11th annual summer food camp draws in youngsters from across Oklahoma to USAO

Dr. Jeannette Loutsch discusses food preparation surrounded by young students during the 2023 summer food camp
Campers cover a wide range of food science topics

Each summer since 2013, the University of Science & Arts of Oklahoma hosts two five-day, residential food camps for eighth and ninth-grade students that helps them understand the progress of food from the garden to the kitchen to the pantry. Campers learn a wide array of fundamental cooking techniques, as well as the science behind how and why they work.

A photo of a student standing at a blender

The camp, sponsored by the Oklahoma State Regents for Higher Education’s STEM Summer Academies program, is offered to students free of charge.

In 2023, USAO hosted two dozen students over the two weeks of the food camp, with attendees hailing from around the state, including the cities of Chickasha, Claremore, Edmond, Lawton, Marlow, Midwest City, Norman, Oklahoma City, Stillwater, Tulsa and Yukon.
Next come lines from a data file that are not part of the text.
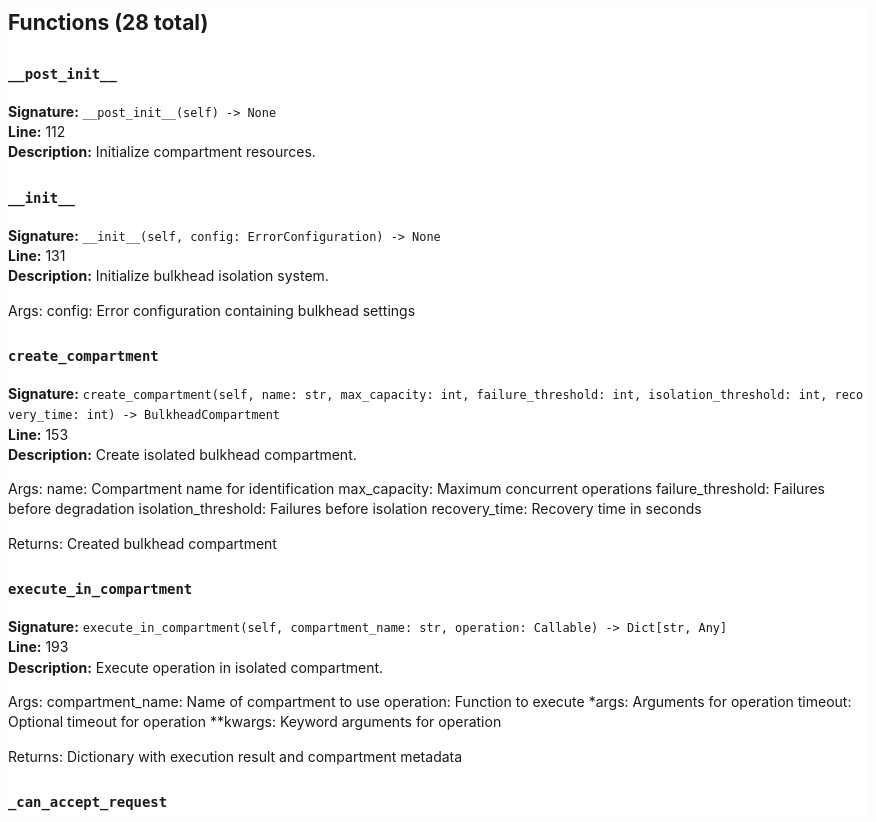 ## Functions (28 total)

### `__post_init__`

**Signature:** `__post_init__(self) -> None`  
**Line:** 112  
**Description:** Initialize compartment resources.

### `__init__`

**Signature:** `__init__(self, config: ErrorConfiguration) -> None`  
**Line:** 131  
**Description:** Initialize bulkhead isolation system.

Args:
    config: Error configuration containing bulkhead settings

### `create_compartment`

**Signature:** `create_compartment(self, name: str, max_capacity: int, failure_threshold: int, isolation_threshold: int, recovery_time: int) -> BulkheadCompartment`  
**Line:** 153  
**Description:** Create isolated bulkhead compartment.

Args:
    name: Compartment name for identification
    max_capacity: Maximum concurrent operations
    failure_threshold: Failures before degradation
    isolation_threshold: Failures before isolation
    recovery_time: Recovery time in seconds
    
Returns:
    Created bulkhead compartment

### `execute_in_compartment`

**Signature:** `execute_in_compartment(self, compartment_name: str, operation: Callable) -> Dict[str, Any]`  
**Line:** 193  
**Description:** Execute operation in isolated compartment.

Args:
    compartment_name: Name of compartment to use
    operation: Function to execute
    *args: Arguments for operation
    timeout: Optional timeout for operation
    **kwargs: Keyword arguments for operation
    
Returns:
    Dictionary with execution result and compartment metadata

### `_can_accept_request`
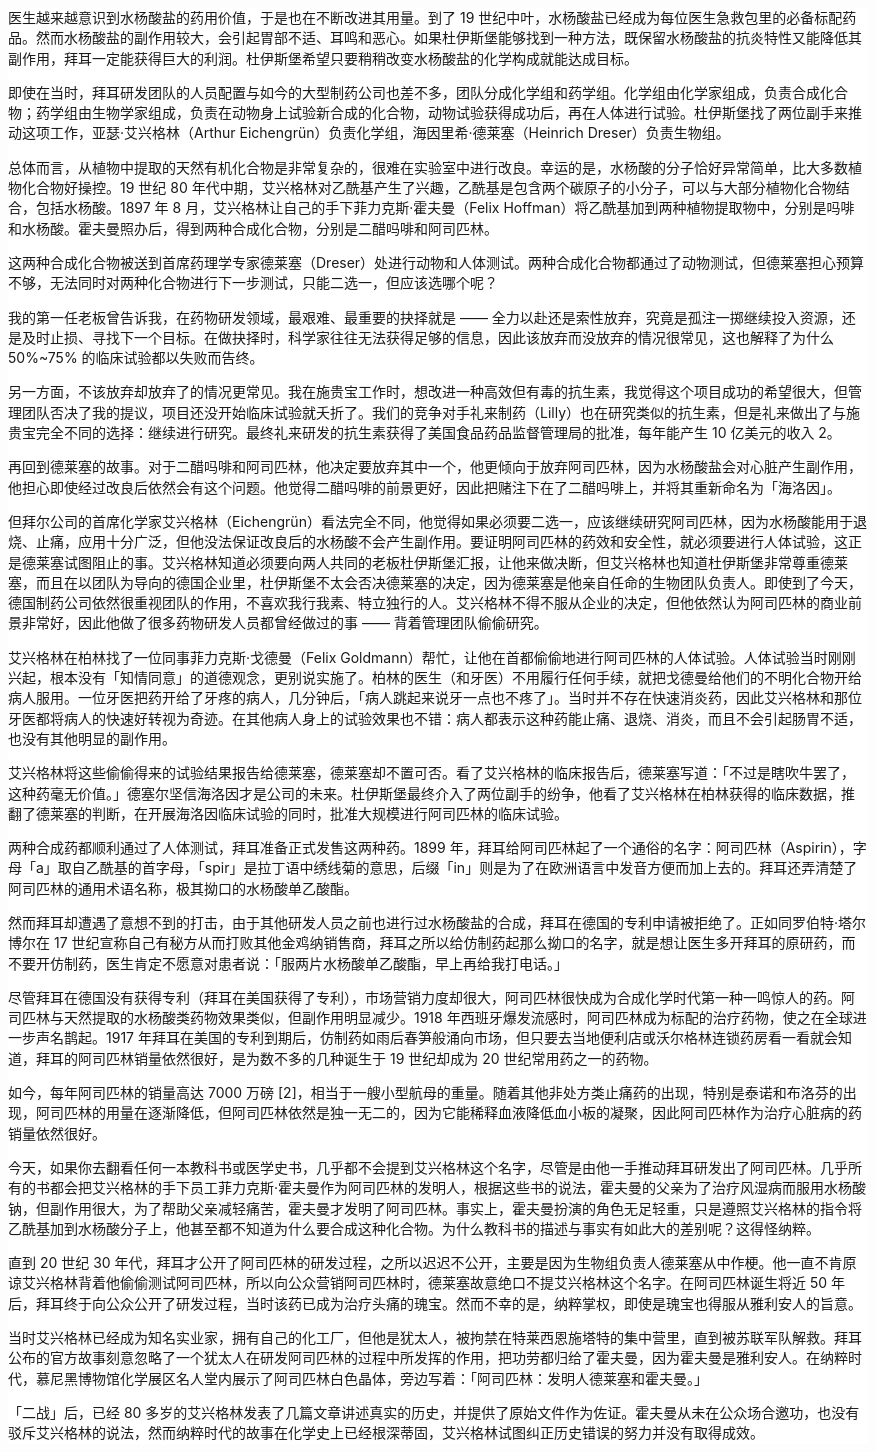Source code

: 医生越来越意识到水杨酸盐的药用价值，于是也在不断改进其用量。到了 19 世纪中叶，水杨酸盐已经成为每位医生急救包里的必备标配药品。然而水杨酸盐的副作用较大，会引起胃部不适、耳鸣和恶心。如果杜伊斯堡能够找到一种方法，既保留水杨酸盐的抗炎特性又能降低其副作用，拜耳一定能获得巨大的利润。杜伊斯堡希望只要稍稍改变水杨酸盐的化学构成就能达成目标。

即使在当时，拜耳研发团队的人员配置与如今的大型制药公司也差不多，团队分成化学组和药学组。化学组由化学家组成，负责合成化合物；药学组由生物学家组成，负责在动物身上试验新合成的化合物，动物试验获得成功后，再在人体进行试验。杜伊斯堡找了两位副手来推动这项工作，亚瑟·艾兴格林（Arthur Eichengrün）负责化学组，海因里希·德莱塞（Heinrich Dreser）负责生物组。

总体而言，从植物中提取的天然有机化合物是非常复杂的，很难在实验室中进行改良。幸运的是，水杨酸的分子恰好异常简单，比大多数植物化合物好操控。19 世纪 80 年代中期，艾兴格林对乙酰基产生了兴趣，乙酰基是包含两个碳原子的小分子，可以与大部分植物化合物结合，包括水杨酸。1897 年 8 月，艾兴格林让自己的手下菲力克斯·霍夫曼（Felix Hoffman）将乙酰基加到两种植物提取物中，分别是吗啡和水杨酸。霍夫曼照办后，得到两种合成化合物，分别是二醋吗啡和阿司匹林。

这两种合成化合物被送到首席药理学专家德莱塞（Dreser）处进行动物和人体测试。两种合成化合物都通过了动物测试，但德莱塞担心预算不够，无法同时对两种化合物进行下一步测试，只能二选一，但应该选哪个呢？

我的第一任老板曾告诉我，在药物研发领域，最艰难、最重要的抉择就是 —— 全力以赴还是索性放弃，究竟是孤注一掷继续投入资源，还是及时止损、寻找下一个目标。在做抉择时，科学家往往无法获得足够的信息，因此该放弃而没放弃的情况很常见，这也解释了为什么 50%~75% 的临床试验都以失败而告终。

另一方面，不该放弃却放弃了的情况更常见。我在施贵宝工作时，想改进一种高效但有毒的抗生素，我觉得这个项目成功的希望很大，但管理团队否决了我的提议，项目还没开始临床试验就夭折了。我们的竞争对手礼来制药（Lilly）也在研究类似的抗生素，但是礼来做出了与施贵宝完全不同的选择：继续进行研究。最终礼来研发的抗生素获得了美国食品药品监督管理局的批准，每年能产生 10 亿美元的收入 2。

再回到德莱塞的故事。对于二醋吗啡和阿司匹林，他决定要放弃其中一个，他更倾向于放弃阿司匹林，因为水杨酸盐会对心脏产生副作用，他担心即使经过改良后依然会有这个问题。他觉得二醋吗啡的前景更好，因此把赌注下在了二醋吗啡上，并将其重新命名为「海洛因」。

但拜尔公司的首席化学家艾兴格林（Eichengrün）看法完全不同，他觉得如果必须要二选一，应该继续研究阿司匹林，因为水杨酸能用于退烧、止痛，应用十分广泛，但他没法保证改良后的水杨酸不会产生副作用。要证明阿司匹林的药效和安全性，就必须要进行人体试验，这正是德莱塞试图阻止的事。艾兴格林知道必须要向两人共同的老板杜伊斯堡汇报，让他来做决断，但艾兴格林也知道杜伊斯堡非常尊重德莱塞，而且在以团队为导向的德国企业里，杜伊斯堡不太会否决德莱塞的决定，因为德莱塞是他亲自任命的生物团队负责人。即使到了今天，德国制药公司依然很重视团队的作用，不喜欢我行我素、特立独行的人。艾兴格林不得不服从企业的决定，但他依然认为阿司匹林的商业前景非常好，因此他做了很多药物研发人员都曾经做过的事 —— 背着管理团队偷偷研究。

艾兴格林在柏林找了一位同事菲力克斯·戈德曼（Felix Goldmann）帮忙，让他在首都偷偷地进行阿司匹林的人体试验。人体试验当时刚刚兴起，根本没有「知情同意」的道德观念，更别说实施了。柏林的医生（和牙医）不用履行任何手续，就把戈德曼给他们的不明化合物开给病人服用。一位牙医把药开给了牙疼的病人，几分钟后，「病人跳起来说牙一点也不疼了」。当时并不存在快速消炎药，因此艾兴格林和那位牙医都将病人的快速好转视为奇迹。在其他病人身上的试验效果也不错：病人都表示这种药能止痛、退烧、消炎，而且不会引起肠胃不适，也没有其他明显的副作用。

艾兴格林将这些偷偷得来的试验结果报告给德莱塞，德莱塞却不置可否。看了艾兴格林的临床报告后，德莱塞写道：「不过是瞎吹牛罢了，这种药毫无价值。」德塞尔坚信海洛因才是公司的未来。杜伊斯堡最终介入了两位副手的纷争，他看了艾兴格林在柏林获得的临床数据，推翻了德莱塞的判断，在开展海洛因临床试验的同时，批准大规模进行阿司匹林的临床试验。

两种合成药都顺利通过了人体测试，拜耳准备正式发售这两种药。1899 年，拜耳给阿司匹林起了一个通俗的名字：阿司匹林（Aspirin），字母「a」取自乙酰基的首字母，「spir」是拉丁语中绣线菊的意思，后缀「in」则是为了在欧洲语言中发音方便而加上去的。拜耳还弄清楚了阿司匹林的通用术语名称，极其拗口的水杨酸单乙酸酯。

然而拜耳却遭遇了意想不到的打击，由于其他研发人员之前也进行过水杨酸盐的合成，拜耳在德国的专利申请被拒绝了。正如同罗伯特·塔尔博尔在 17 世纪宣称自己有秘方从而打败其他金鸡纳销售商，拜耳之所以给仿制药起那么拗口的名字，就是想让医生多开拜耳的原研药，而不要开仿制药，医生肯定不愿意对患者说：「服两片水杨酸单乙酸酯，早上再给我打电话。」

尽管拜耳在德国没有获得专利（拜耳在美国获得了专利），市场营销力度却很大，阿司匹林很快成为合成化学时代第一种一鸣惊人的药。阿司匹林与天然提取的水杨酸类药物效果类似，但副作用明显减少。1918 年西班牙爆发流感时，阿司匹林成为标配的治疗药物，使之在全球进一步声名鹊起。1917 年拜耳在美国的专利到期后，仿制药如雨后春笋般涌向市场，但只要去当地便利店或沃尔格林连锁药房看一看就会知道，拜耳的阿司匹林销量依然很好，是为数不多的几种诞生于 19 世纪却成为 20 世纪常用药之一的药物。

如今，每年阿司匹林的销量高达 7000 万磅 [2]，相当于一艘小型航母的重量。随着其他非处方类止痛药的出现，特别是泰诺和布洛芬的出现，阿司匹林的用量在逐渐降低，但阿司匹林依然是独一无二的，因为它能稀释血液降低血小板的凝聚，因此阿司匹林作为治疗心脏病的药销量依然很好。

今天，如果你去翻看任何一本教科书或医学史书，几乎都不会提到艾兴格林这个名字，尽管是由他一手推动拜耳研发出了阿司匹林。几乎所有的书都会把艾兴格林的手下员工菲力克斯·霍夫曼作为阿司匹林的发明人，根据这些书的说法，霍夫曼的父亲为了治疗风湿病而服用水杨酸钠，但副作用很大，为了帮助父亲减轻痛苦，霍夫曼才发明了阿司匹林。事实上，霍夫曼扮演的角色无足轻重，只是遵照艾兴格林的指令将乙酰基加到水杨酸分子上，他甚至都不知道为什么要合成这种化合物。为什么教科书的描述与事实有如此大的差别呢？这得怪纳粹。

直到 20 世纪 30 年代，拜耳才公开了阿司匹林的研发过程，之所以迟迟不公开，主要是因为生物组负责人德莱塞从中作梗。他一直不肯原谅艾兴格林背着他偷偷测试阿司匹林，所以向公众营销阿司匹林时，德莱塞故意绝口不提艾兴格林这个名字。在阿司匹林诞生将近 50 年后，拜耳终于向公众公开了研发过程，当时该药已成为治疗头痛的瑰宝。然而不幸的是，纳粹掌权，即使是瑰宝也得服从雅利安人的旨意。

当时艾兴格林已经成为知名实业家，拥有自己的化工厂，但他是犹太人，被拘禁在特莱西恩施塔特的集中营里，直到被苏联军队解救。拜耳公布的官方故事刻意忽略了一个犹太人在研发阿司匹林的过程中所发挥的作用，把功劳都归给了霍夫曼，因为霍夫曼是雅利安人。在纳粹时代，慕尼黑博物馆化学展区名人堂内展示了阿司匹林白色晶体，旁边写着：「阿司匹林：发明人德莱塞和霍夫曼。」

「二战」后，已经 80 多岁的艾兴格林发表了几篇文章讲述真实的历史，并提供了原始文件作为佐证。霍夫曼从未在公众场合邀功，也没有驳斥艾兴格林的说法，然而纳粹时代的故事在化学史上已经根深蒂固，艾兴格林试图纠正历史错误的努力并没有取得成效。
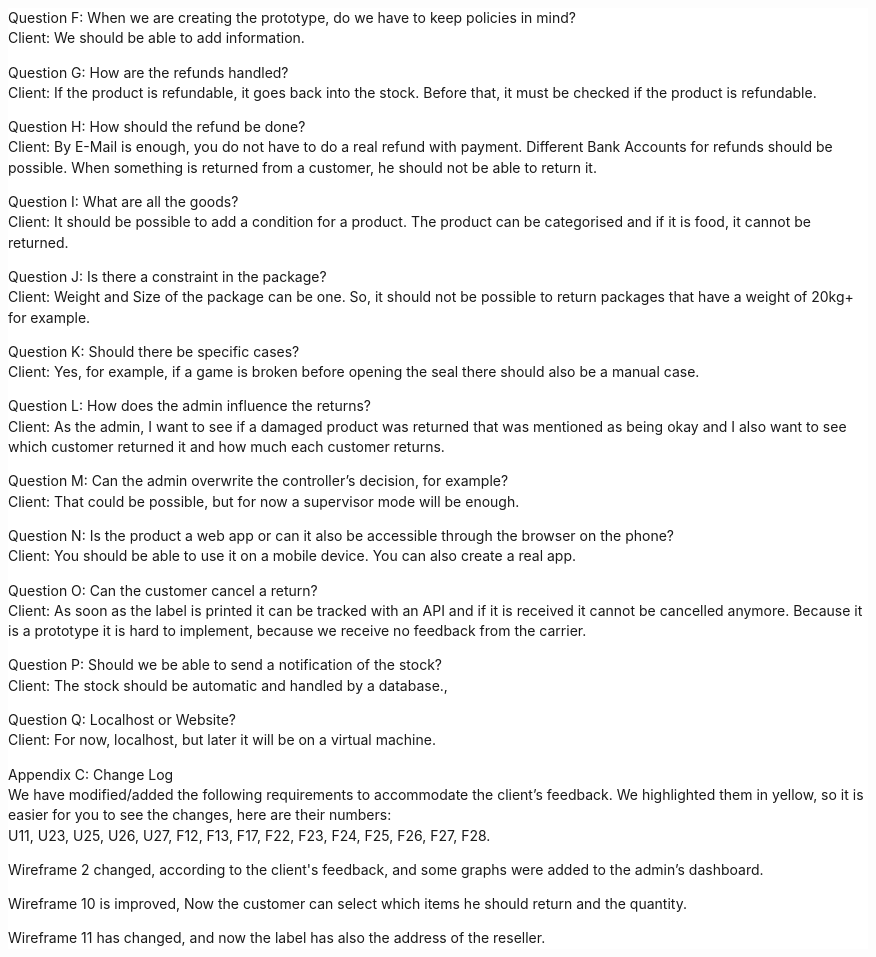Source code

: 
Question F: When we are creating the prototype, do we have to keep policies in mind?  
Client: We should be able to add information.

Question G: How are the refunds handled?   
Client: If the product is refundable, it goes back into the stock. Before that, it must be checked if the product is refundable.

Question H: How should the refund be done?  
Client: By E-Mail is enough, you do not have to do a real refund with payment. Different Bank Accounts for refunds should be possible. When something is returned from a customer, he should not be able to return it.

Question I: What are all the goods?  
Client: It should be possible to add a condition for a product. The product can be categorised and if it is food, it cannot be returned.

Question J: Is there a constraint in the package?  
Client: Weight and Size of the package can be one. So, it should not be possible to return packages that have a weight of 20kg+ for example.

Question K: Should there be specific cases?  
Client: Yes, for example, if a game is broken before opening the seal there should also be a manual case.

Question L: How does the admin influence the returns?  
Client: As the admin, I want to see if a damaged product was returned that was mentioned as being okay and I also want to see which customer returned it and how much each customer returns.

Question M: Can the admin overwrite the controller’s decision, for example?  
Client: That could be possible, but for now a supervisor mode will be enough.

Question N: Is the product a web app or can it also be accessible through the browser on the phone?  
Client: You should be able to use it on a mobile device. You can also create a real app.

Question O: Can the customer cancel a return?  
Client: As soon as the label is printed it can be tracked with an API and if it is received it cannot be cancelled anymore. Because it is a prototype it is hard to implement, because we receive no feedback from the carrier.

Question P: Should we be able to send a notification of the stock?  
Client: The stock should be automatic and handled by a database.,

Question Q: Localhost or Website?  
Client: For now, localhost, but later it will be on a virtual machine.

Appendix C: Change Log   
We have modified/added the following requirements to accommodate the client’s feedback. We highlighted them in yellow, so it is easier for you to see the changes, here are their numbers:  
U11, U23, U25, U26, U27, F12, F13, F17, F22, F23, F24, F25, F26, F27, F28.

Wireframe 2 changed, according to the client's feedback, and some graphs were added to the admin’s dashboard.

Wireframe 10 is improved, Now the customer can select which items he should return and the quantity.

Wireframe 11 has changed, and now the label has also the address of the reseller.
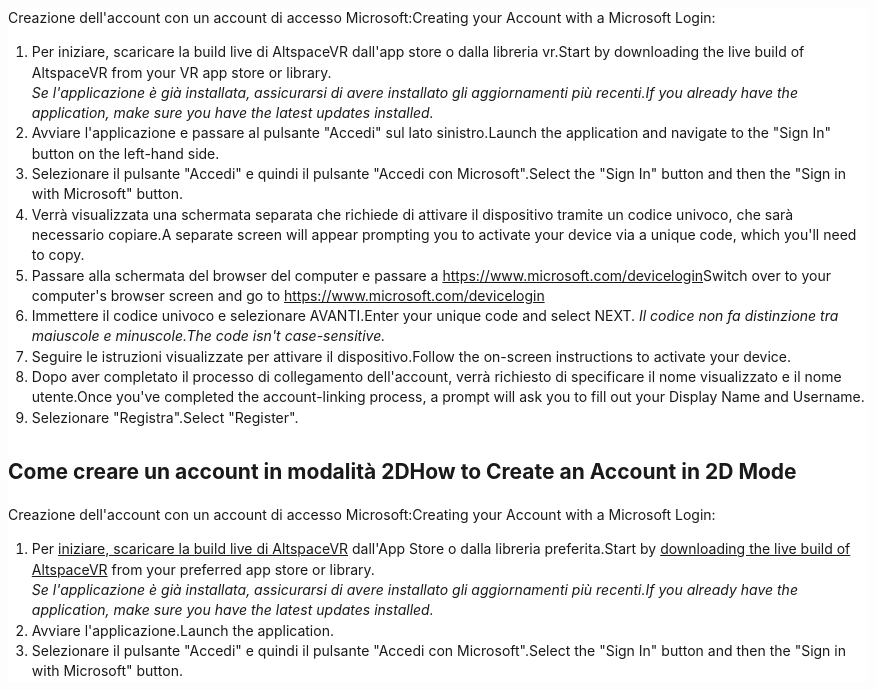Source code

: <span data-ttu-id="6ab3c-110">Creazione dell'account con un account di accesso Microsoft:</span><span class="sxs-lookup"><span data-stu-id="6ab3c-110">Creating your Account with a Microsoft Login:</span></span>

1. <span data-ttu-id="6ab3c-111">Per iniziare, scaricare la build live di AltspaceVR dall'app store o dalla libreria vr.</span><span class="sxs-lookup"><span data-stu-id="6ab3c-111">Start by downloading the live build of AltspaceVR from your VR app store or library.</span></span> <br><span data-ttu-id="6ab3c-112">*Se l'applicazione è già installata, assicurarsi di avere installato gli aggiornamenti più recenti.*</span><span class="sxs-lookup"><span data-stu-id="6ab3c-112">*If you already have the application, make sure you have the latest updates installed.*</span></span>
2. <span data-ttu-id="6ab3c-113">Avviare l'applicazione e passare al pulsante "Accedi" sul lato sinistro.</span><span class="sxs-lookup"><span data-stu-id="6ab3c-113">Launch the application and navigate to the "Sign In" button on the left-hand side.</span></span>
3. <span data-ttu-id="6ab3c-114">Selezionare il pulsante "Accedi" e quindi il pulsante "Accedi con Microsoft".</span><span class="sxs-lookup"><span data-stu-id="6ab3c-114">Select the "Sign In" button and then the "Sign in with Microsoft" button.</span></span>
4. <span data-ttu-id="6ab3c-115">Verrà visualizzata una schermata separata che richiede di attivare il dispositivo tramite un codice univoco, che sarà necessario copiare.</span><span class="sxs-lookup"><span data-stu-id="6ab3c-115">A separate screen will appear prompting you to activate your device via a unique code, which you'll need to copy.</span></span>
6. <span data-ttu-id="6ab3c-116">Passare alla schermata del browser del computer e passare a https://www.microsoft.com/devicelogin</span><span class="sxs-lookup"><span data-stu-id="6ab3c-116">Switch over to your computer's browser screen and go to https://www.microsoft.com/devicelogin</span></span>
7. <span data-ttu-id="6ab3c-117">Immettere il codice univoco e selezionare AVANTI.</span><span class="sxs-lookup"><span data-stu-id="6ab3c-117">Enter your unique code and select NEXT.</span></span> <span data-ttu-id="6ab3c-118">*Il codice non fa distinzione tra maiuscole e minuscole.*</span><span class="sxs-lookup"><span data-stu-id="6ab3c-118">*The code isn't case-sensitive.*</span></span>
8. <span data-ttu-id="6ab3c-119">Seguire le istruzioni visualizzate per attivare il dispositivo.</span><span class="sxs-lookup"><span data-stu-id="6ab3c-119">Follow the on-screen instructions to activate your device.</span></span>
9. <span data-ttu-id="6ab3c-120">Dopo aver completato il processo di collegamento dell'account, verrà richiesto di specificare il nome visualizzato e il nome utente.</span><span class="sxs-lookup"><span data-stu-id="6ab3c-120">Once you've completed the account-linking process, a prompt will ask you to fill out your Display Name and Username.</span></span>
10. <span data-ttu-id="6ab3c-121">Selezionare "Registra".</span><span class="sxs-lookup"><span data-stu-id="6ab3c-121">Select "Register".</span></span>

## <a name="how-to-create-an-account-in-2d-mode"></a><span data-ttu-id="6ab3c-122">Come creare un account in modalità 2D</span><span class="sxs-lookup"><span data-stu-id="6ab3c-122">How to Create an Account in 2D Mode</span></span>

<span data-ttu-id="6ab3c-123">Creazione dell'account con un account di accesso Microsoft:</span><span class="sxs-lookup"><span data-stu-id="6ab3c-123">Creating your Account with a Microsoft Login:</span></span>

1. <span data-ttu-id="6ab3c-124">Per [iniziare, scaricare la build live di AltspaceVR](https://altvr.com/getaltspacevr) dall'App Store o dalla libreria preferita.</span><span class="sxs-lookup"><span data-stu-id="6ab3c-124">Start by [downloading the live build of AltspaceVR](https://altvr.com/getaltspacevr) from your preferred app store or library.</span></span> <br><span data-ttu-id="6ab3c-125">*Se l'applicazione è già installata, assicurarsi di avere installato gli aggiornamenti più recenti.*</span><span class="sxs-lookup"><span data-stu-id="6ab3c-125">*If you already have the application, make sure you have the latest updates installed.*</span></span>
2. <span data-ttu-id="6ab3c-126">Avviare l'applicazione.</span><span class="sxs-lookup"><span data-stu-id="6ab3c-126">Launch the application.</span></span>
3. <span data-ttu-id="6ab3c-127">Selezionare il pulsante "Accedi" e quindi il pulsante "Accedi con Microsoft".</span><span class="sxs-lookup"><span data-stu-id="6ab3c-127">Select the "Sign In" button and then the "Sign in with Microsoft" button.</span></span>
In addition to the culinary and scientific activities in which the campers participate, they also get to a taste of college life while living and learning on the USAO campus.

A photo of a student working a food mill processing apples into applesauce

“It is amazing to see a group of students from multiple diverse and varied backgrounds come together to learn and do all the different projects we have during the camp,” said Dr. Jeannette Loutsch, professor of biology. “One young man on the neurodiversity spectrum was very enamored with the process of grinding meat for homemade bratwurst and then stuffing the casings. He did much of the work on this project, and it was very rewarding to watch him tell the 59 people at the family banquet about how we did the process.”

A photo of a student stirring a large stainless steel pot with a wooden spoon

Students learned about picking and processing berries, as well as about running a berry farm, from Agape House Berry Farm in Mustang. They also picked green beans at Malloy Farm in Rush Springs, learned about raising bees and cucumbers at 7 Acre Farms in Tuttle, and attended the Chickasha Farmers’ Market.

A photo of rows of jars of freshly made jam

Back on campus, the students learned how to make various fruit jams, canned applesauce, spaghetti sauce, dill pickles, chili sauce, pickled okra and green beans. They also learned to make bread, biscuits, muffins, pasta, yogurt, cheese, cultured butter, brown mustard, how to bone chicken and grind meat for homemade bratwurst. Students aided in preparing all of the meals during the five-day camp.